There are cases when developers will need to switch between Cloud execution and local execution. Due to the intricacies of Blob Storage, Azure Batch, and other Azure services, it is often difficult to switch between the two environments. The local module in cfa-cloudops allows for a seamless transition between environments. All that is needed is a change in the imports of your python library. Instead of importing from cfa.cloudops import ... we simply run from cfa.cloudops.local import ....

The local module helps with debugging or troubleshooting errors that are appearing in Azure. The local module uses the same python script you would use for Cloud interaction to mimic various Azure services locally. Azure Batch jobs and tasks are executed via Docker containers and Blob Storage containers are local directories.

A Simple Example

Suppose we have the following python script to start execute a job in Azure Batch.

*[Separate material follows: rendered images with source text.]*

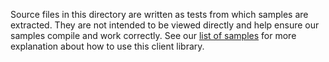 Source files in this directory are written as tests from which samples are extracted.
They are not intended to be viewed directly and help ensure our samples compile and work correctly.
See our [list of samples](https://github.com/Azure/azure-sdk-for-net/tree/main/sdk/cognitivelanguage/Azure.AI.Language.QuestionAnswering/samples) for more explanation about how to use this client library.
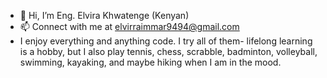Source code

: - 👋 Hi, I’m Eng. Elvira Khwatenge (Kenyan)
- 📫 Connect with me at elvirraimmar9494@gmail.com
- I enjoy everything and anything code. I try all of them- lifelong learning is a hobby, but I also play tennis, chess, scrabble, badminton, volleyball, swimming, kayaking, and maybe hiking when I am in the mood.

<!---
Ekhwatenge/Ekhwatenge is a ✨ special ✨ repository because its `README.md` (this file) appears on your GitHub profile.
You can click the Preview link to take a look at your changes.
--->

from cfa.cloudops import CloudClient

cc = CloudClient()
cc.create_pool(
    "example-pool",
    container_image_name = "python:3.10-slim",
    mounts = [("input-test", "data")]
    )
cc.create_job(
    "example-job",
    pool_name = "example-pool"
    )
cc.add_task(
    "python3 /data/run-local.py"
    )

This same script can be run in a local environment by only switching the import line of the code. Note that the folder 'input-test' needs to exist locally, or you can include the line cc.create_blob_container("input-test") to mimic creating a Blob container. The following will now run the same code but in a terminal.

from cfa.cloudops.local import CloudClient

cc = CloudClient()
cc.create_pool(
    "example-pool",
    container_image_name = "python:3.10-slim",
    mounts = [("input-test", "data")]
    )
cc.create_job(
    "example-job",
    pool_name = "example-pool"
    )
cc.add_task(
    "python3 /data/run-local.py",
    job_name = "example-job"
    )
The above code will create a pool (which is essentially a text file containing various information), a job (another text file with information plus a Docker container), and a task that executes in the job's Docker container.

Notes

There isn't a one-to-one mapping of every functionality in the cfa-cloudops repo to the local module, but it covers enough bases of the CloudClient and automation modules to cover a general workflow. Some parameters in various methods of the CloudClient do not affect local execution like they do in Cloud execution because of the constrained environment. Lastly, note that tasks are run sequentially when running locally, rather than in parallel like in the Cloud.